Deze uitspraak is gedaan door mr. S.J. Mees-Bolle, rechter, in aanwezigheid van mr. C. J. van 't Hoff, griffier. De uitspraak is uitgesproken in het openbaar op 9 december 2022.
griffier
rechter
Een afschrift van deze uitspraak is verzonden aan partijen op:

Informatie over hoger beroep

Een partij die het niet eens is met deze uitspraak, kan een hogerberoepschrift sturen naar de Centrale Raad van Beroep waarin wordt uitgelegd waarom deze partij het niet eens is met deze uitspraak. Het hogerberoepschrift moet worden ingediend binnen zes weken na de dag waarop deze uitspraak is verzonden.
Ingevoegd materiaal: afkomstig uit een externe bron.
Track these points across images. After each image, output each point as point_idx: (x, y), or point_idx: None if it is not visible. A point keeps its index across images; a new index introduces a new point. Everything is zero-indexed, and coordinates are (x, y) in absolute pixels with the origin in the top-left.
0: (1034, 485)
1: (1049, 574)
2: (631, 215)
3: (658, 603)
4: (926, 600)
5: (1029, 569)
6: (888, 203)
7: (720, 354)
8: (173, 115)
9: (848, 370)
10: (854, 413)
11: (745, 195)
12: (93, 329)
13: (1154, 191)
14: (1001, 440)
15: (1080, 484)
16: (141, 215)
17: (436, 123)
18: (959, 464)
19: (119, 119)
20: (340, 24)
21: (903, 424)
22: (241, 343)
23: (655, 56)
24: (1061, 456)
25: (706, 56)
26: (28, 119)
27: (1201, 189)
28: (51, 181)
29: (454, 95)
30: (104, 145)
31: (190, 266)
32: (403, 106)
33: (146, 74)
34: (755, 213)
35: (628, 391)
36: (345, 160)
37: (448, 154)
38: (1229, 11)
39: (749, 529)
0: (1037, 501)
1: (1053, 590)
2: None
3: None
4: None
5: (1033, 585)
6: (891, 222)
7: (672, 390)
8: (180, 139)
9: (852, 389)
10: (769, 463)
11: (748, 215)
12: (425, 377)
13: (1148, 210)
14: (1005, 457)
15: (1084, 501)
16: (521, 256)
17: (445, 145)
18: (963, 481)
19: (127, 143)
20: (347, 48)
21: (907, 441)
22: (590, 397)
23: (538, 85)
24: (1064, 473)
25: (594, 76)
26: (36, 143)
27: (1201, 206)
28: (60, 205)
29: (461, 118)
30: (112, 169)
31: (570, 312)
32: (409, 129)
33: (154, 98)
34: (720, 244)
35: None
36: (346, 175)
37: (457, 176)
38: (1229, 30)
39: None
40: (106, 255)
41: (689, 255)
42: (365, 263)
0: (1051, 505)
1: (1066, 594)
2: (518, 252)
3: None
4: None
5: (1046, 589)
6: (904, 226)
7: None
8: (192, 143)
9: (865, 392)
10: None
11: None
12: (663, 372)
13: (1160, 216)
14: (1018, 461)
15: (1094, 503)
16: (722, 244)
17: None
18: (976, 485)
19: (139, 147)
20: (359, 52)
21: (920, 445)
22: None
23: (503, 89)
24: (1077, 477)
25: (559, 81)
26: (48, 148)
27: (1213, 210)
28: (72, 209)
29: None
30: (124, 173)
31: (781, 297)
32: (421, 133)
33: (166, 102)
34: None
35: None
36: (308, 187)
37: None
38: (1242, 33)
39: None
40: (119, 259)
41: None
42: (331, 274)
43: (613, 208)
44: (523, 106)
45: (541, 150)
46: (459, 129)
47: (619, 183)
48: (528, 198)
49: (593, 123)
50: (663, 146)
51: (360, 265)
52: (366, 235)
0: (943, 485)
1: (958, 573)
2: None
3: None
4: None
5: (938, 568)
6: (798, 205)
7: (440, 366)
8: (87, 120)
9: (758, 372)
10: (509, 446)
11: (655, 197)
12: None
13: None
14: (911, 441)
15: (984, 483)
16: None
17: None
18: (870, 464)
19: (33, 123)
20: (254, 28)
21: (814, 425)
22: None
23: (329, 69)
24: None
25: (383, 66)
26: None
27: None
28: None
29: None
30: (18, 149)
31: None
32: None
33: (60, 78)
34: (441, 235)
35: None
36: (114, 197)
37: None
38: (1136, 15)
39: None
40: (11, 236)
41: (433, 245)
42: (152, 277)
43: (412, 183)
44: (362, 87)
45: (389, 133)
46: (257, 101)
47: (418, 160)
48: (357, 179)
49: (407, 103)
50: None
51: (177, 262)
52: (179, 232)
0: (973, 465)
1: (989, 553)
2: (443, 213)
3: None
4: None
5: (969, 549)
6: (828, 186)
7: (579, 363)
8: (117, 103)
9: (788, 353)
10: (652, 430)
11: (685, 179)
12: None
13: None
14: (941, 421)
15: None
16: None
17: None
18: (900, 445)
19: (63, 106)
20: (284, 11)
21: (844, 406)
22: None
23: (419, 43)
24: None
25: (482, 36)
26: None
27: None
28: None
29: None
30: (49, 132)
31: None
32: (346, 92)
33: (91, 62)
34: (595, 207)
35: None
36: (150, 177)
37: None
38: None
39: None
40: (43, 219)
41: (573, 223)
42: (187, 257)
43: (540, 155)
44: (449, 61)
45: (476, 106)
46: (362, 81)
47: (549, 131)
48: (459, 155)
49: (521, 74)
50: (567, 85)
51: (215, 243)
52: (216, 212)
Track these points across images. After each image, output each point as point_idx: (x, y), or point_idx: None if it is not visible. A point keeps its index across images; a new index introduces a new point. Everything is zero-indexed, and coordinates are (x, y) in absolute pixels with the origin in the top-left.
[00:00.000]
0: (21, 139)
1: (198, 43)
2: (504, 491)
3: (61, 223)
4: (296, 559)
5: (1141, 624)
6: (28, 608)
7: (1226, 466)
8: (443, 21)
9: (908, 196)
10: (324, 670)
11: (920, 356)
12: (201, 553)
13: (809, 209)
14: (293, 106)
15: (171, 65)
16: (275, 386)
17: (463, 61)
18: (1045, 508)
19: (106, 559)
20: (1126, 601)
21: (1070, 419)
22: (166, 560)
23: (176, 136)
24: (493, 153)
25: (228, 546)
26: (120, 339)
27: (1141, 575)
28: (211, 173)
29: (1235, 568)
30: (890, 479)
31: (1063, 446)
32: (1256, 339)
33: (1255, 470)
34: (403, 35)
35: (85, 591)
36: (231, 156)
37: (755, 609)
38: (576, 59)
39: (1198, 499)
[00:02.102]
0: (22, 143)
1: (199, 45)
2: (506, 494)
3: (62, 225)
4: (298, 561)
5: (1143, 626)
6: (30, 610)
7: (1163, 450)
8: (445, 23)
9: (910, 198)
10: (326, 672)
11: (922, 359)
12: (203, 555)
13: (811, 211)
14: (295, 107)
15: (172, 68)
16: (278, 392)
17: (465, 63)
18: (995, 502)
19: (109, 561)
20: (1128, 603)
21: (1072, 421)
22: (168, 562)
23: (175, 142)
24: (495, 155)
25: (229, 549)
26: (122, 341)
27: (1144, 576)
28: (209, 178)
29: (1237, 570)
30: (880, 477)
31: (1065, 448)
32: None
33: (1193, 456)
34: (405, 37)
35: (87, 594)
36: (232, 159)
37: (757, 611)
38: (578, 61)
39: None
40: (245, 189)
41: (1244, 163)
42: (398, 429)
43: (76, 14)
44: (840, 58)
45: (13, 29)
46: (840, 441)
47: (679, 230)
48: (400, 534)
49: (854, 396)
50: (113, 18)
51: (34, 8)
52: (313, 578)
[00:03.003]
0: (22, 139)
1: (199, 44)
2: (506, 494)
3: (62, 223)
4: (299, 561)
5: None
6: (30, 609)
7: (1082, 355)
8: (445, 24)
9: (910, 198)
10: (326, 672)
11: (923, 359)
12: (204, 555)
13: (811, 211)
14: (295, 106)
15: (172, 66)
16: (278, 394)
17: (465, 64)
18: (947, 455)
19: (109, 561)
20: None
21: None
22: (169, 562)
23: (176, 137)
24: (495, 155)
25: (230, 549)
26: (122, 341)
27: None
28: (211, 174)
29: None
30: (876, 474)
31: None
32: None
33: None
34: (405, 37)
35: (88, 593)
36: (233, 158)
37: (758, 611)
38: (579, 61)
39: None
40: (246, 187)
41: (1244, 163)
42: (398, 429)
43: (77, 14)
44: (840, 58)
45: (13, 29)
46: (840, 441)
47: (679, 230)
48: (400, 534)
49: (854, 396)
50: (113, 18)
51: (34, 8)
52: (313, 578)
Kan de indiener de behandeling van het hoger beroep niet afwachten, omdat de zaak spoed heeft, dan kan de indiener de voorzieningenrechter van de Centrale Raad van Beroep vragen om een voorlopige voorziening (een tijdelijke maatregel) te treffen.

Voetnoten

1.Zie artikel 8, eerste, tweede en derde lid van de Beleidsregels bijzondere bijstand en minimaregelingen (beleidsregels) van de gemeente Amstelveen.
2.Eiseres ontving in de maand juni 2021 overbruggingskosten ten bedrage van € 255,20, een voorschot ten bedrage van € 200,- en de reguliere bijstandsuitkering na aftrek van voorschotten ten bedrage van € 112,62.
3.Zie bijvoorbeeld de uitspraak van de Centrale Raad van Beroep (CRvB) van 16 oktober 2018, ECLI:NL:CRVB:2018:3284.
4.Zie bijvoorbeeld de uitspraak van de CRvB van 28 juli 2009, ECLI:NL:CRVB:2009:BJ4436.
5.Zie de uitspraak van de CRvB van 1 oktober 2019, ECLI:NL:CRVB:2019:3157.
6.Als bedoeld in artikel 15 van de Pw.
7.Zie bijvoorbeeld de uitspraak van de CRvB van 4 september 2012, ECLI:NL:CRVB:2012:BX7267.
8.Zie bijvoorbeeld de uitspraak van de CRvB van 21 januari 2014, ECLI:NL:CRVB:2014:100.
9.De huur voor de maand mei 2021 is vervolgens weer als bijzondere bijstand aan eiseres toegekend op grond van het primaire besluit II.
10.De overbruggingskosten blijven hierbij buiten beschouwing.
11.Zoals blijkt uit de e-mail wisseling tussen partijen op 21 en 27 juni 2022.